▶ **TASK TO CARRY OUT**
Every line of the listing that contains the word "Tuproq" is to be copied out.

----- PROVIDED RECORDS -----

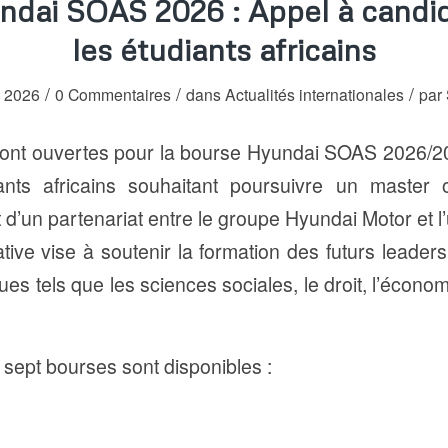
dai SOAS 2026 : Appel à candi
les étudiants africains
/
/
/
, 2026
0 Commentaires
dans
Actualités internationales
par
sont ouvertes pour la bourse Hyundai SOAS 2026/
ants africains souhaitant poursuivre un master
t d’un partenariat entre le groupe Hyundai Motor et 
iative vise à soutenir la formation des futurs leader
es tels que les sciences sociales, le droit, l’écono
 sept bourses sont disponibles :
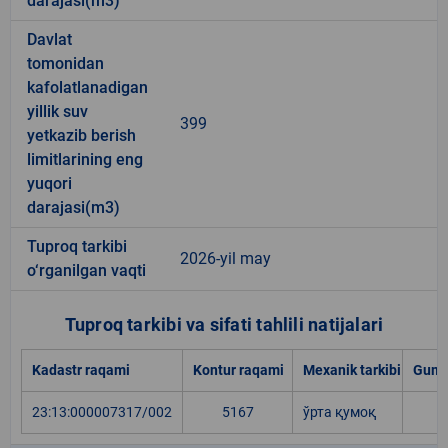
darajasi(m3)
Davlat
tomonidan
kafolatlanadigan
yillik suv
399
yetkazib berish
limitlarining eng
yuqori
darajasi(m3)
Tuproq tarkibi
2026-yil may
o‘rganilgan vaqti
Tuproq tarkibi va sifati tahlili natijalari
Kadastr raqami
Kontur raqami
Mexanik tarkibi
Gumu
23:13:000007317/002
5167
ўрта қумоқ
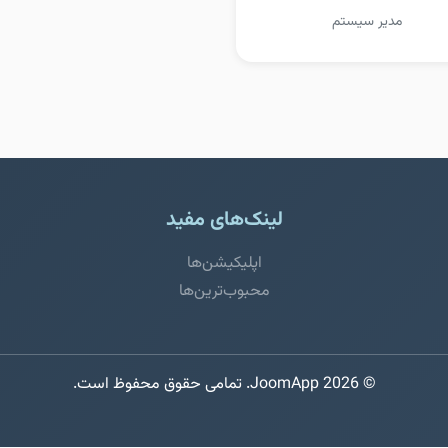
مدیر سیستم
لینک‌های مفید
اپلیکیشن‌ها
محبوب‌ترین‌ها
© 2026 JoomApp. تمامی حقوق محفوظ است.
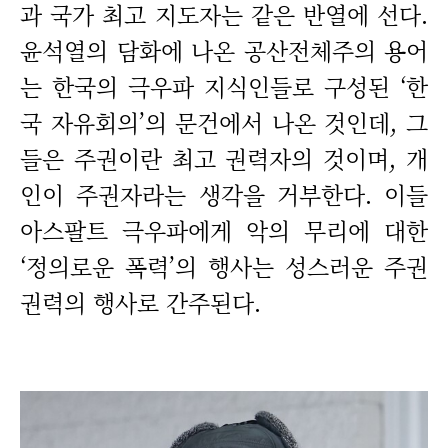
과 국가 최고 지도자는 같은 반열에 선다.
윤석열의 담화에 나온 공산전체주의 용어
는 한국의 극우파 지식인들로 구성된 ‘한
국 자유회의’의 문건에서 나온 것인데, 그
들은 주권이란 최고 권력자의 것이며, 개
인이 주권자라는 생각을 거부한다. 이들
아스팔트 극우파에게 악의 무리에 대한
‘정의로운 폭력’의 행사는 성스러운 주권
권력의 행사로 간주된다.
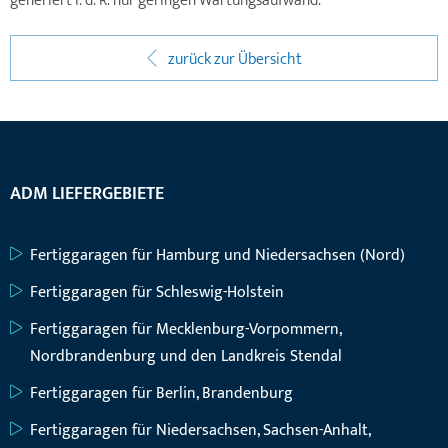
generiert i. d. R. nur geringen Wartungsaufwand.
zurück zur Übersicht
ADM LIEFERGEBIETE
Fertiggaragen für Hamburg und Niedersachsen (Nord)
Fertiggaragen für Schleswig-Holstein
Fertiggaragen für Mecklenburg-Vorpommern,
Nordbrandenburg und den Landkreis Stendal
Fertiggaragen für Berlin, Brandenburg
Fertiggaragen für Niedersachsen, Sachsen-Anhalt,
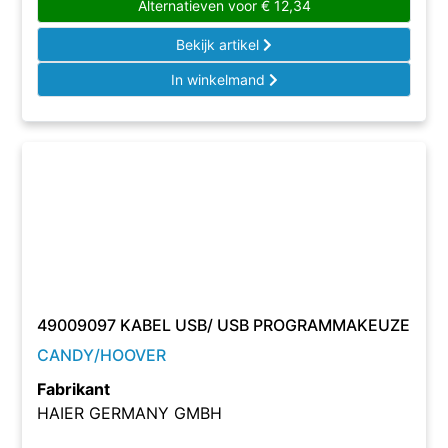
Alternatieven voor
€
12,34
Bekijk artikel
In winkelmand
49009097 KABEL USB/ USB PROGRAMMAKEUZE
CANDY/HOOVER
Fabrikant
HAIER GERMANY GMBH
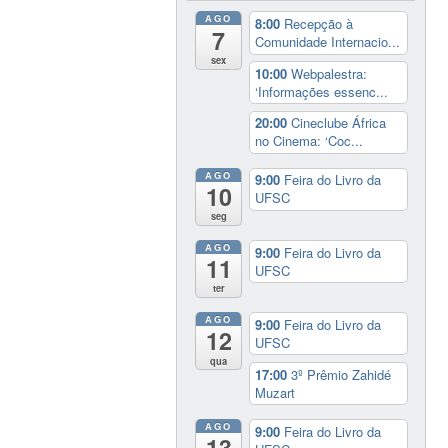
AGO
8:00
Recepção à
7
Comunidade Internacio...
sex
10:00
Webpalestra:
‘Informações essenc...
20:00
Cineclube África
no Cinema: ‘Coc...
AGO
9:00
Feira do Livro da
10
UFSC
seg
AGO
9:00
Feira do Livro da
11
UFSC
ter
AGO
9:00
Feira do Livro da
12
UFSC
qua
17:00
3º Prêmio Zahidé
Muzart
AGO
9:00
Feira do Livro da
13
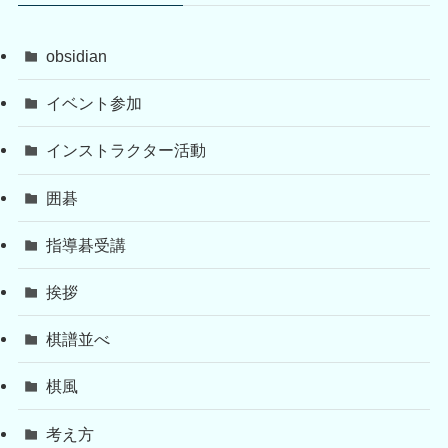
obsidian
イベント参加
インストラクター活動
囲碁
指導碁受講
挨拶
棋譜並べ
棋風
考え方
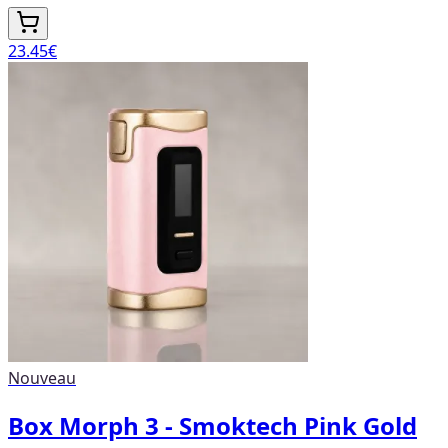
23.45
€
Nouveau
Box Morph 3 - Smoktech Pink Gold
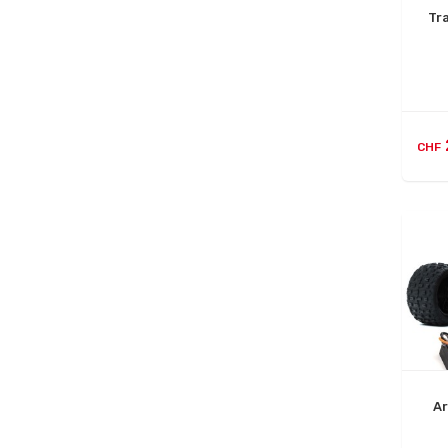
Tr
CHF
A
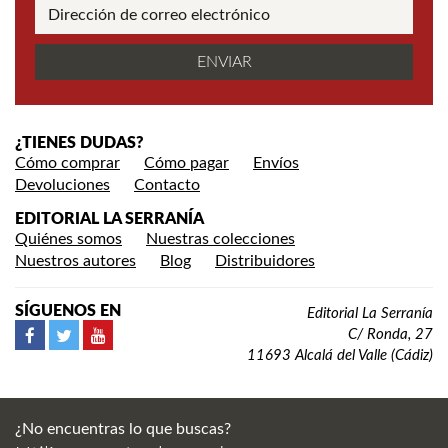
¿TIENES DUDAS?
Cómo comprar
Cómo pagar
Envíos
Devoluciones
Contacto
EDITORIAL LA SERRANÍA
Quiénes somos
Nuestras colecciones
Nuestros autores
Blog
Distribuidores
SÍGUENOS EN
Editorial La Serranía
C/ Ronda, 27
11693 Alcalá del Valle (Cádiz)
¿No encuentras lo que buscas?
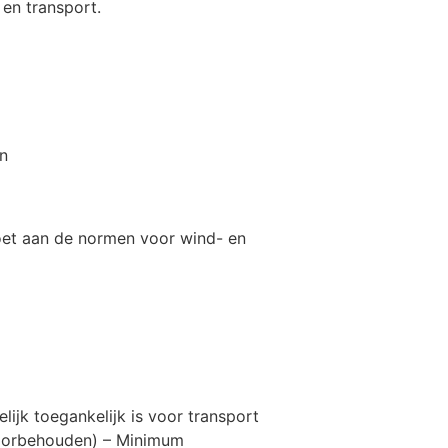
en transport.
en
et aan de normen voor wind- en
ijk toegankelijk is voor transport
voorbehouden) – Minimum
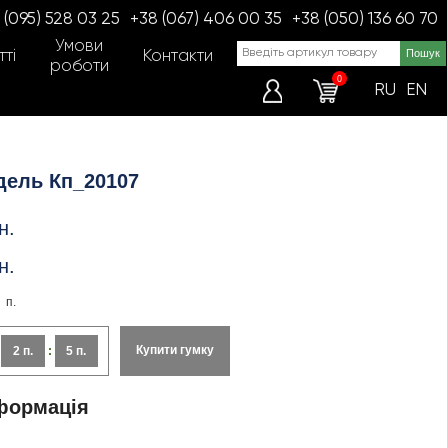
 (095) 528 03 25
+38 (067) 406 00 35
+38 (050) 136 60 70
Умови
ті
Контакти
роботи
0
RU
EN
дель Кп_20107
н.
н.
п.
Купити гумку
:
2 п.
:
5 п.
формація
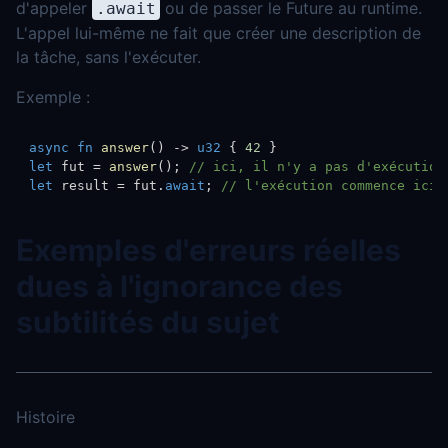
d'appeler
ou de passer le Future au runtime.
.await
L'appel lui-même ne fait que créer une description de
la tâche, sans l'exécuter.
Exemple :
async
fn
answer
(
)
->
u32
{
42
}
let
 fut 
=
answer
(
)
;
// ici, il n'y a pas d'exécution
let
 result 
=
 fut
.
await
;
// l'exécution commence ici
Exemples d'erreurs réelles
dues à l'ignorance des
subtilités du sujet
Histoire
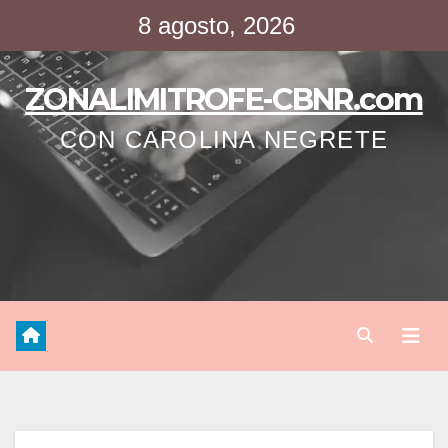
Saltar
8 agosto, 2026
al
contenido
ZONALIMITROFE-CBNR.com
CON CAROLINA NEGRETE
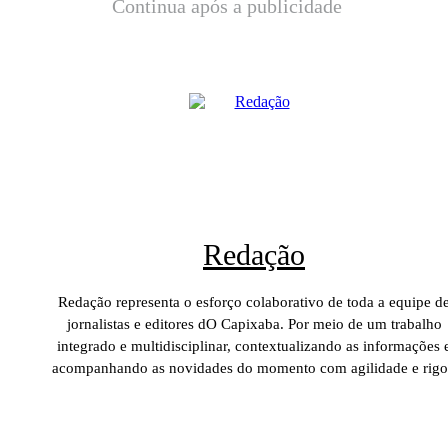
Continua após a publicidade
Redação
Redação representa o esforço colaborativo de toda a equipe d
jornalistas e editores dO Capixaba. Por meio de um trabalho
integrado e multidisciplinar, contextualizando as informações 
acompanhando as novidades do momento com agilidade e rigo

-----

▶ **TASK SOLUTION**
Tuproq tarkibi
Tuproq tarkibi va sifati tahlili natijalari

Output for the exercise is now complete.